The next day, on the road, you can see the truck coming for them, literally and figuratively. When Annie’s body — luckily, it turns out — flies out the window, while Ellie stays belted into the truck that lands well over a hundred feet below. That speech must be stuck in Annie’s head on repeat, even without the ULP. So why does she keep diving down this same dagger-lined rabbit hole? I guess happiness is only desirable for people who want to stop revelling in their sadness.

Side Effects

• Annie asserts that she is “finally” going to read Don Quixote on her aborted bus trip out West. I’m eager to figure out what the obsession with this book is all about.

• Weird thing that annoyed me: Are there cities where you can accumulate as many tickets as Annie pulls off her dad’s truck without being booted or towed?

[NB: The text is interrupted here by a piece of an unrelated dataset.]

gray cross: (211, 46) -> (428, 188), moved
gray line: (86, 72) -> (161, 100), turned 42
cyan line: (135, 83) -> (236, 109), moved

• Annie’s dad in the A-Void pod in his backyard was one of the brilliant moments of this episode. I’d never really thought about the connection between the word “avoid” and the idea of nothingness, but the simple logo on the side of what looks like an abandoned pod jettisoned from Luke Skywalker’s X-wing fighter, was profound. And Annie’s dads claim that he’s “really busy right now” felt like a delicious little slap at our culture of self-important busyness.

• Maniac thrives on the small moments of weirdness, like Annie’s roommate Jackie casually lathering up and then shaving her mustache in the bathroom mirror.

• Judging by the “Missing Dog” poster Annie tapes up around town, Ellie died seven years ago, a brutally long time to be living with this kind of grief and guilt.

• “I’m not fucking crazy, I’m just goal-oriented” is my new mantra.